My daughter is growing gigantic sunflowers in a bid to win the 'biggest head' in the sunflower category at the county fair. The competition is pretty stiff, and even though she researched giant sunflower seeds, ordered them from some obscure catalogue, planted them early, watered, fed and lovingly cuddled them in her arms while crooning ancient plant-growing ballads, and transplanted them under a full moon, I don't think she'll win.
The problem is, first they had to grow about seven feet tall. Then, about two weeks ago, teeny tiny heads began to appear, and so far, they only look to be regular-sized. Perhaps with sheer luck and a blast of sunshine, they might grow to be gigantic heads. But I highly doubt it.
My tomatoes, on the other hand, are doing quite well. There has been a blight which has killed many local tomatoes, but mine have escaped. I'd like to think that this was due to my sharply honed and refined gardening skills, but I'd be lying. Mostly I think it was due to an overabundance of horse manure-which is magical stuff by the way. But I don't want to be seen as bragging too much about my tomatoes.
Because I mostly want to brag about these:
Never have I produced such an abundance of large butternut squash. We'll be eating those 'till we turn orange, I suppose. Can't wait.

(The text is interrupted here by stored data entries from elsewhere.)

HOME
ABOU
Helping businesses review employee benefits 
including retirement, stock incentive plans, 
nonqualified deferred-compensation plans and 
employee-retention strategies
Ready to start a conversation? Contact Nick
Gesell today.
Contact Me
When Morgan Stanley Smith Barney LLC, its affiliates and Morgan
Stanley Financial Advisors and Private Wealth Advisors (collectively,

Every summer is a gamble, in terms of vegetable-growing pursuits, isn't it? Ah well, it's not about the glory of winning the giant head competition, or the fabulous eight-dollar prize (yes, that's right, eight big ones-and I think cost of admission is twelve). It's about seeing how much edible stuff you can grow with a minimal amount of effort and and healthy dose of neglect. I'm surprised every year.